Michel Leduc, senior managing director at the Canada Pension Plan Investment Board, told the Financial Post that core national infrastructure such as a hub airport in a G7 country sits in the "sweet spot" for institutional investors looking to deploy more capital domestically.
The government frames both moves under "asset recycling" — selling or leasing existing holdings and redirecting proceeds into new projects.
Ottawa announced the $25bn Canada Strong Fund alongside the spring economic update as Canada's first national sovereign wealth fund, seeded with federal funding over three years and designed to invest alongside private capital.
Whether airport sale proceeds would flow directly into that fund remains unsettled; transport minister Steven MacKinnon said last month a decision has not yet been made, CTV reported.
The current not-for-profit airport authority model already raises commercial debt at rates close to Canada's largest provincial governments, and private ownership would likely push those borrowing costs higher, Mark McQueen wrote in a Substack analysis published this week.
The same analysis noted that privatization would eliminate the $236m in annual rent Pearson paid Ottawa in 2025, while leaving intact the $41m in payments in lieu of taxes owed to Mississauga and Toronto.
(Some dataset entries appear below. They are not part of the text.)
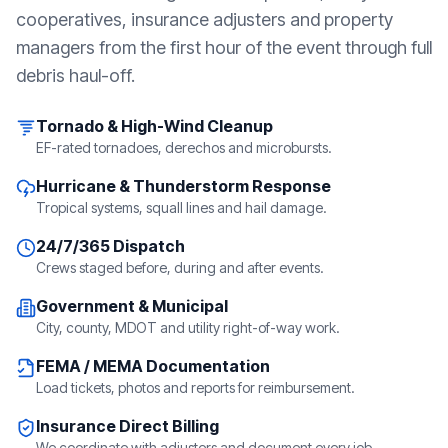
cooperatives, insurance adjusters and property
managers from the first hour of the event through full
debris haul-off.
Tornado & High-Wind Cleanup
EF-rated tornadoes, derechos and microbursts.
Hurricane & Thunderstorm Response
Tropical systems, squall lines and hail damage.
24/7/365 Dispatch
Crews staged before, during and after events.
Government & Municipal
City, county, MDOT and utility right-of-way work.
FEMA / MEMA Documentation
Load tickets, photos and reports for reimbursement.
Insurance Direct Billing
We coordinate with adjusters and document every job.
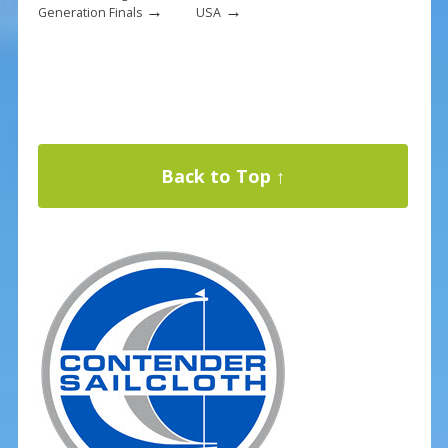
→
→
Generation Finals
USA
Back to Top ↑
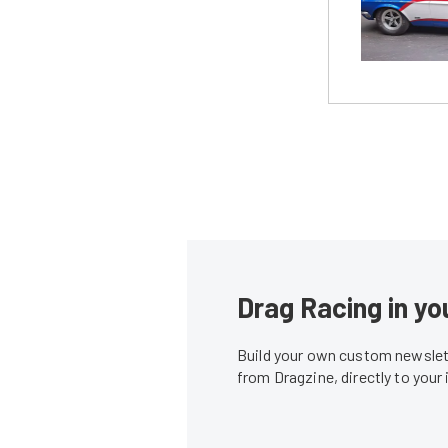
Drag Racing in yo
Build your own custom newslett
from Dragzine, directly to your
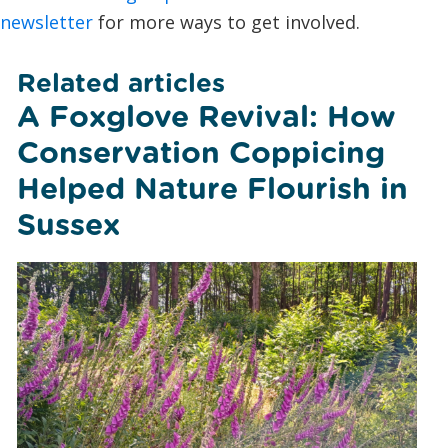
newsletter
for more ways to get involved.
Related articles
A Foxglove Revival: How
Conservation Coppicing
Helped Nature Flourish in
Sussex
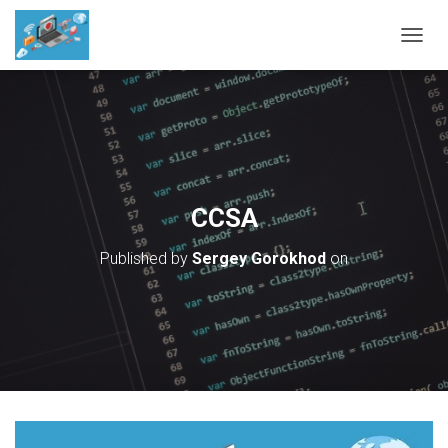
T
O
G
G
L
E
N
A
V
CCSA
I
G
Published by
Sergey Gorokhod
on
A
T
I
O
N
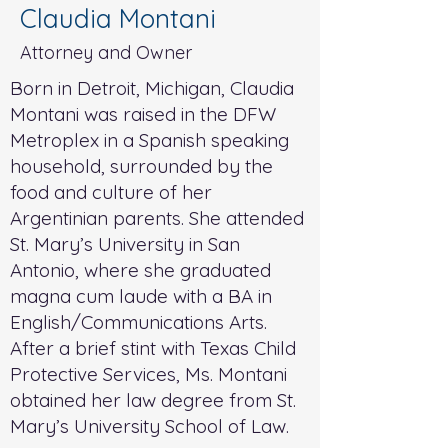
Claudia Montani
Attorney and Owner
Born in Detroit, Michigan, Claudia
Montani was raised in the DFW
Metroplex in a Spanish speaking
household, surrounded by the
food and culture of her
Argentinian parents. She attended
St. Mary’s University in San
Antonio, where she graduated
magna cum laude with a BA in
English/Communications Arts.
After a brief stint with Texas Child
Protective Services, Ms. Montani
obtained her law degree from St.
Mary’s University School of Law.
International precedent cuts both ways.
Rod Sims, former chair of the Australian Competition and Consumer Commission, told CBC News that Australia's late-1990s airport sell-offs drove consumer costs higher after regulators stripped price controls before privatization, giving buyers near-free rein.
On the other hand, a 2022 National Bureau of Economic Research study cited by Global News found private equity airport ownership was associated with an 84 percent rise in overall passenger traffic and a 20 percent increase in passengers per flight.
On ports, Transport Canada directly operates 34 port facilities and oversees 17 others managed by Canada Port Authorities, which handled around 351m tonnes of cargo in 2023, according to Hashtag Investing, which reviewed the discussion paper.
The paper stops short of announcing any sale, framing divestiture as one option among several governance reforms.
Carney told reporters port reform is not a "top priority."
Public consultations on both the airport and port papers are running on 30-day timelines, CTV reported.